Thu, Mar 25, 2010 - Page 3 News List

Officials defend nation's observer status at WHA

By Flora Wang  /  STAFF REPORTER

Health and diplomatic officials yesterday defended the government’s participation at the World Health Assembly (WHA) as an observer after former health minister Chen Chien-jen (陳建仁) said the nation’s participation in WHO-related activities remained limited.

At a press conference held by the Chinese Nationalist Party (KMT) caucus at the legislature, Vice Minister of Foreign Affairs David Lin (林永樂) said the nation had had more interaction with members of the WHO since Taiwan was invited to attend the WHA as an observer last year.

“We believe this is a specific development and we also hope we can increase the nation’s medical and health cooperation with other countries so that Taiwan can make a bigger contribution to the world,” Lin said.

Vice Minister of Health Chang Shan-chwen (張上淳) said that Taiwan was able to receive first-hand epidemic information from the WHO and its member states over the past year.

“We successfully obtained information related to A(H1N1) during its outbreak, vaccine strains to help produce the A(H1N1) vaccine and virus strains to help us understand the virus,” Chang said.

The KMT called the press conference after Chen, who participated at the WHA last year as an expert, said Taiwan still did not enjoy equal status, nor could it fully interact with the organization’s members.

Chen said the WHO’s International Agency for Research on Cancer asked him last year to recommend Taiwanese experts to write books on esophageal cancer, but the agency later regretted the decision because it had to seek China’s consent.

Taipei received an invitation from the WHO Secretariat this week to attend this year’s WHA meeting in May as an observer using the name “Chinese Taipei.”

It will be the second year Taiwan has been invited to attend the conference.

The invitation was faxed to Department of Health Minister Yaung Chih-liang (楊志良), although Yaung was referred to as “Minister of the Department of Health [DOH]” while Taiwan was referred to as “Chinese Taipei.”
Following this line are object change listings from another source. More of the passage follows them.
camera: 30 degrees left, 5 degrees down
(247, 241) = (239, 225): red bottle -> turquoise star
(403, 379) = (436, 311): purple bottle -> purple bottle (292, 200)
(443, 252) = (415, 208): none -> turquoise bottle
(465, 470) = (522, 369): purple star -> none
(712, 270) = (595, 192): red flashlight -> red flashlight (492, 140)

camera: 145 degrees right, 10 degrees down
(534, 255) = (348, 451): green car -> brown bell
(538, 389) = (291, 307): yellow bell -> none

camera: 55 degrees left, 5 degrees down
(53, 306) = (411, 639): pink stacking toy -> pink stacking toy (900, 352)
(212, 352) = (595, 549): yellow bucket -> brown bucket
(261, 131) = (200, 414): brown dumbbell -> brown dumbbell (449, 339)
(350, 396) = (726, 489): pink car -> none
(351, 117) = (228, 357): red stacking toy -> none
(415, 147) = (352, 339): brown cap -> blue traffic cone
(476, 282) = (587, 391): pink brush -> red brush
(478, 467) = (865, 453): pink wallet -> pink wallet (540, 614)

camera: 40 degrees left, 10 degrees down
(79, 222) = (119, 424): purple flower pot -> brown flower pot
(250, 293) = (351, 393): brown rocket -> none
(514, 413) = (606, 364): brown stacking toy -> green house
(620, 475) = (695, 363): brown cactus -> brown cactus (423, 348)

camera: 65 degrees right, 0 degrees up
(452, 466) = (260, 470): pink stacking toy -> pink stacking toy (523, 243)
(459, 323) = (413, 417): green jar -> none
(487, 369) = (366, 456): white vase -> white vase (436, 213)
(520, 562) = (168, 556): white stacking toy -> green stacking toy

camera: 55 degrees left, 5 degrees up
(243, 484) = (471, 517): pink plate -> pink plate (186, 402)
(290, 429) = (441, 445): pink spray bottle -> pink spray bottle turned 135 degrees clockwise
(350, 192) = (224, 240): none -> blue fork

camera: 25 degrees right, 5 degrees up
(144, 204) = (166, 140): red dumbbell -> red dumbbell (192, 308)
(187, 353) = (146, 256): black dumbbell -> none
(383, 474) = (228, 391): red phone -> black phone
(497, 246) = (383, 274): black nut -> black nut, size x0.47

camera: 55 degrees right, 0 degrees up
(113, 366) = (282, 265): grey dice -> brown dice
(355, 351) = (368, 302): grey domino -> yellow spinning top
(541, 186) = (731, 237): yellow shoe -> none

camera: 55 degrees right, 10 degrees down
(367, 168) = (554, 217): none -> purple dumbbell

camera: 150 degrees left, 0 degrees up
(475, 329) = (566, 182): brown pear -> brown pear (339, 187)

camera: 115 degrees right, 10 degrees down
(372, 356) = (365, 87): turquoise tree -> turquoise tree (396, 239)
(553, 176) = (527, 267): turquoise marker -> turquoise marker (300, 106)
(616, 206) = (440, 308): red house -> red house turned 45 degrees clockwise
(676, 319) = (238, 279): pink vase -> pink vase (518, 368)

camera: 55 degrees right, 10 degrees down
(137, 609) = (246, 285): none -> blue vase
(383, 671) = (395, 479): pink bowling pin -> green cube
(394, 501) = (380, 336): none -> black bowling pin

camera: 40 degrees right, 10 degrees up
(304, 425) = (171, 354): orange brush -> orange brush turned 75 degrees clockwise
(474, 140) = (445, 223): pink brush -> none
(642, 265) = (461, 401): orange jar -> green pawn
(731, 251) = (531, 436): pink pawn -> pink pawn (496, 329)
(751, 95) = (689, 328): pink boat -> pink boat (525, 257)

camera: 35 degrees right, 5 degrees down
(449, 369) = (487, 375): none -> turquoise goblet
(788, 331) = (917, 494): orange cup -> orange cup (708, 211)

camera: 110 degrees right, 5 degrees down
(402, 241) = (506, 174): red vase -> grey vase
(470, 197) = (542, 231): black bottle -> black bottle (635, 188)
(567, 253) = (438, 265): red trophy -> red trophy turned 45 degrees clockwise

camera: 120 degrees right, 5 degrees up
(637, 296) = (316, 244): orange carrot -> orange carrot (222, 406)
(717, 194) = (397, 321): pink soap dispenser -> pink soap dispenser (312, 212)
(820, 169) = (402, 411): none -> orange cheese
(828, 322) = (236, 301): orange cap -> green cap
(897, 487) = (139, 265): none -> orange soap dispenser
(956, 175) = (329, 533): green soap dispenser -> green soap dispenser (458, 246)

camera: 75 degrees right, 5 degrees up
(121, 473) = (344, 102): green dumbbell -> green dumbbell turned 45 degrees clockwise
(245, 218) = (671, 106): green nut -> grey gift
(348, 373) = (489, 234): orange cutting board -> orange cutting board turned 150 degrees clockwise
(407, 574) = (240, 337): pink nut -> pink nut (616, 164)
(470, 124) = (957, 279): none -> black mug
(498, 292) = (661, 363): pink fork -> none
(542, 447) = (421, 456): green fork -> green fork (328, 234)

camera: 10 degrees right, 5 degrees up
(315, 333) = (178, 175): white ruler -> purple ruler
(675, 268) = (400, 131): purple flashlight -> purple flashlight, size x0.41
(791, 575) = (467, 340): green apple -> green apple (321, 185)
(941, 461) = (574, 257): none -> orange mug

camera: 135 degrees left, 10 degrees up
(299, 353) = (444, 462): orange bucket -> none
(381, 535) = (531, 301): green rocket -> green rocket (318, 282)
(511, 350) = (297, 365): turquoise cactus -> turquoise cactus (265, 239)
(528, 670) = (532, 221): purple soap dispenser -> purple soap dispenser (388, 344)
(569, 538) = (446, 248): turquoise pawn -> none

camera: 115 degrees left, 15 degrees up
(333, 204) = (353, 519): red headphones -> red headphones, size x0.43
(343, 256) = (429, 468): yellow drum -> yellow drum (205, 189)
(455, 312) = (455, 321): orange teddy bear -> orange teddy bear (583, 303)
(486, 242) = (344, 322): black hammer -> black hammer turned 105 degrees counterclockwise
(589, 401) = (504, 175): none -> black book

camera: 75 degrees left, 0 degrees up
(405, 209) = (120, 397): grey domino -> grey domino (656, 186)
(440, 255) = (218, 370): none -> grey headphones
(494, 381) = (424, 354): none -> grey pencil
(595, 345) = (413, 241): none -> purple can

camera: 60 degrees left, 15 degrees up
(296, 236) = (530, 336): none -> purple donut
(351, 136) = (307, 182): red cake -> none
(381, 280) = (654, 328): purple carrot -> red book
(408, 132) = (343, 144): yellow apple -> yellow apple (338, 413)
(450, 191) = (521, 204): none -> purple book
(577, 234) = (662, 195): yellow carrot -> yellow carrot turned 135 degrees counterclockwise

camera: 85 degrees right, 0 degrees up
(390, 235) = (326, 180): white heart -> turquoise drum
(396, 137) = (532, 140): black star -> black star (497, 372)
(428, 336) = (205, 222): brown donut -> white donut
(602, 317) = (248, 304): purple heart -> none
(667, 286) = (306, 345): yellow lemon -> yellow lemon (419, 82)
“The format of the invitation is the same as last year. The only difference was the letter to [Taiwan] and other WHO members and WHA observers were sent simultaneously,” Department of Health Vice Minister Hsiao Mei-ling (蕭美玲) said.

Last year, Taiwan received an invite on April 28, three weeks ahead of the meeting.

KMT caucus secretary-general Lin Hung-chih (林鴻池) gave credit to the government over the invitation, saying that it showed that the Ma administration had made some achievements in terms of obtaining more international space.

In related news, the DOH said yesterday its goal this year was to join the WHO’s International Food and Safety Authorities Network (INFOSAN).

Taiwan’s participation would greatly enhance the country’s defense against substandard food products, said Juan Chuan-chuan (阮娟娟), director of the department’s Office of International Cooperation.

Juan said food safety has become a global concern and many countries are interested in sharing experiences and information, boosting Taiwan’s chances of being admitted to the group.